ANC NEC members meet party's KZN leadership on collaboration with IFP
The ANC in KwaZulu-Natal is yet to agree to IFP demands meant to underpin co-operation between the two parties in hung municipalities across the province.
The provincial executive committee (PEC) on Thursday met national leaders, including chairperson Gwede Mantashe, treasurer Paul Mashatile, and NEC member Fikile Mbalula.
The meeting was for NEC members to provide feedback on coalition talks, KwaZulu-Natal ANC spokesperson Nhlakanipho Ntombela said.
“Negotiations were at the national level, so they had to come and brief the PEC. They had to take the PEC through the discussions and agreements reached,” said Ntombela.
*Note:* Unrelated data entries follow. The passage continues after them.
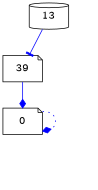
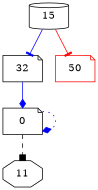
  digraph {
    node [shape=note]
    edge [arrowhead=diamond color=blue style=solid]
    0
-   15 [shape=cylinder label=13]
-   39
+   11 [shape=octagon]
+   15 [shape=cylinder]
+   39 [label=32]
+   50 [color=red]
    0 -> 0 [style=dotted]
+   0 -> 11 [arrowhead=box style=dashed color=""]
    15 -> 39 [arrowhead=tee]
+   15 -> 50 [arrowhead=tee color=red]
    39 -> 0
  }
“The gist is the ANC and the IFP agreed not to contest each other where we are majorities. There was no agreement on issues raised by the IFP which they wanted dealt with. Those are matters we will discuss as we move forward.”
The “issues” include the IFP's insistence that the Mzala Nxumalo region of the ANC be renamed and the eThekwini municipality's decision to rename Umlazi's Mangosuthu Highway to Griffith Mxenge Highway be halted.
TimesLIVE understands that some PEC members are against the proposed changes, as this will amount to “betrayal of these comrades just so we can govern”.
But Ntombela insisted that internal discussions are yet to commence and refused to speculate.
“The issue of Mzala Nxumalo region, the issue of Mangosuthu Highway will be discussed as we move forward.
“We hope and pray that on both sides, the ANC and the IFP, come Monday when councils sit, there will be no defiance of the [NEC] decisions. Yes, there is chatter of plans to defy this agreement, even from the IFP.”
Asked if the agreement with the IFP would pose a danger to relations the ANC has built with smaller parties, such as the NFP, Ntombela said he did not think so.
“The NFP will have its mayor in eDumbe, the principle with Inkatha is clear and doesn't interfere with relations we have built with other parties - where they are in the majority we do not contest them.
“Our relationship with the NFP, for example, will not change. Our agreement with the IFP doesn't affect our relationships with other parties.”